Is rasa server running in multi-threaded way?

Hi there, I have this problem, when I try to test concurrency of my local rasa server with A/B tool. I set requests to 400 and some of the requests return connection error as pic bellow, but my CPU occupation less than 50%. So I wonder if rasa run with thread occupation error, please help me figure out what’s happening here, THX!

1 Like

Hi @YoungXu06, are you testing 400 requests per second? one rasa server can typically handle up to 20 requests per second, if you need more than that, you need to increase the number of rasa servers running. I can’t imagine you need to be able to handle 400 requests per second though.

1 Like

Thank you akelad, yes I send 400 requests simultaneously, because we want to deploy rasa chatbot in our company to serve thousands of people. In some circumstances, requests could be huge. Now, we are using docker micro services to put it online and testing where is the bottleneck of our bot.

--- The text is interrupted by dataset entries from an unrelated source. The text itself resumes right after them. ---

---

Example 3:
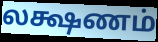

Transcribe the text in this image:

லக்ஷணம்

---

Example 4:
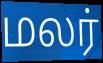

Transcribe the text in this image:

மலர்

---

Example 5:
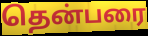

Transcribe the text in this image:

தென்பரை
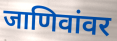
जाणिवांवर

@YoungXu06, I can pretty much guarantee you’re never going to reach 400 requests per second with that type of user base. If you think about it - 20 requests per second equates to roughly ~250 concurrent users (making some assumptions around how frequently they’re sending messages). We have customers deployed to millions of people, and they’re nowhere near needing to handle 400 requests per second.

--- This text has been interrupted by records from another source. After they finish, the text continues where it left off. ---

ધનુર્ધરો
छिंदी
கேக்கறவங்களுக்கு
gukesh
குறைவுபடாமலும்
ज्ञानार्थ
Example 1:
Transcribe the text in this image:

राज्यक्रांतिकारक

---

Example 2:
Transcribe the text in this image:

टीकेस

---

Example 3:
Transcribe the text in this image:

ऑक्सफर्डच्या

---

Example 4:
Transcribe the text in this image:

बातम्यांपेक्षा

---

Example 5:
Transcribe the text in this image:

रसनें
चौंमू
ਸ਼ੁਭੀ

I’d suggest deploying the bot to a part of your user base first, to judge how much volume you’ll be getting, and then decide how many rasa pods you need from there. Autoscaling in kubernetes might also be something to consider


Awesome! That’s really a relief for us, because we worried a lot about concurrency issue. Will try your suggestions, and much appreciate for this great project and your kind help :100:

no problem!

Hey Akelad, we use docker+k8s to deploy multiple rasa servers. When there are only a few rasa nodes, QPS grows roughly linearly, but when the number of nodes exceeds a certain number, QPS growth becomes very small, and adding more nodes, QPS basically does not changed. We checked that the usage of docker cores and memory did not reach the upper limit. In addition to possible I/O issues (we store the sessions in ES), what are the possible reasons for this situation?

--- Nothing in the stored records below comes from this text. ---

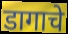
डागाचे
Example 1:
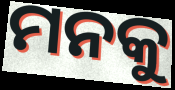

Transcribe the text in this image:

ମନକୁ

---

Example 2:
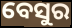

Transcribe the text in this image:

ବେସୁର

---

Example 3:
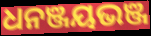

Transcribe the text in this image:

ଧନଞ୍ଜୟଭଞ୍ଜ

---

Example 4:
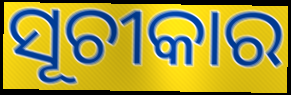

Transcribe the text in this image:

ସୂଚୀକାର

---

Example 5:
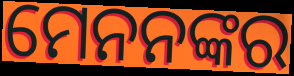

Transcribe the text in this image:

ମେନନଙ୍କର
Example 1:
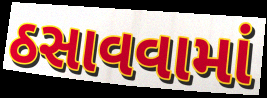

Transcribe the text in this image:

ઠસાવવામાં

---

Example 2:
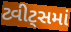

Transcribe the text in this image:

ટ્વીટ્સમાં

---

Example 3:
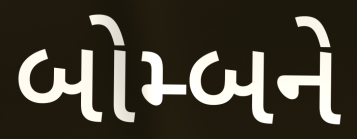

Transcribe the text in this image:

બોમ્બને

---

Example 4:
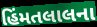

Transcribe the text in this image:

હિંમતલાલના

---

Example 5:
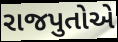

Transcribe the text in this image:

રાજપુતોએ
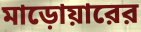
মাড়োয়ারের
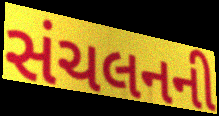
સંચલનની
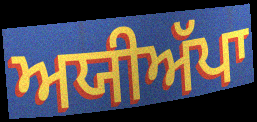
ਅਯੀਅੱਪਾ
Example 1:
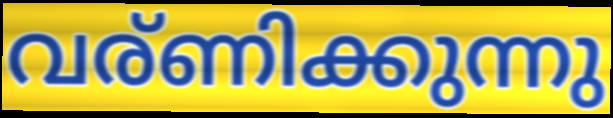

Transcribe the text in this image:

വര്ണിക്കുന്നു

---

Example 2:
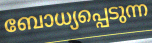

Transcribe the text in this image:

ബോധ്യപ്പെടുന്ന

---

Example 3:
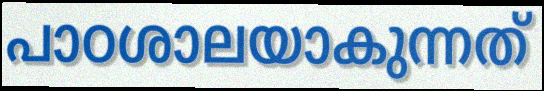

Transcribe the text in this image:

പാഠശാലയാകുന്നത്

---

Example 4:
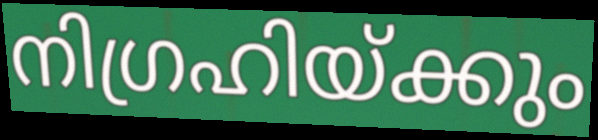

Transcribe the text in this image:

നിഗ്രഹിയ്ക്കും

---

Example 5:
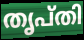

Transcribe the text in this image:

തൃപ്തി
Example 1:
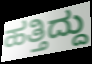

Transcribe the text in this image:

ಹತ್ತಿದ್ದು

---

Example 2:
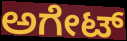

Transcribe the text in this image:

ಅಗೇಟ್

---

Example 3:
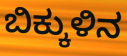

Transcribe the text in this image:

ಬಿಕ್ಕುಳಿನ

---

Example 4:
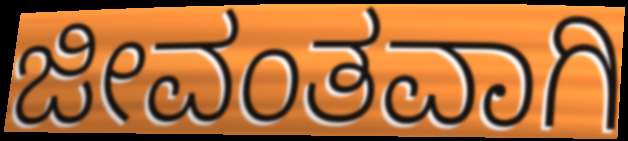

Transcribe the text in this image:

Hi Akelad, I have also deployed rasa server to be used within my organization. How I can check and validate that architecturally one rasa server has ability to handle up to 20 requests per second. Is there any architecture document related to rasa sever exists that I can refer to to get this information? I appreciate any help. Thanks Rahul

1 Like

hi, can you share your endpoints.yml? thanks a lot!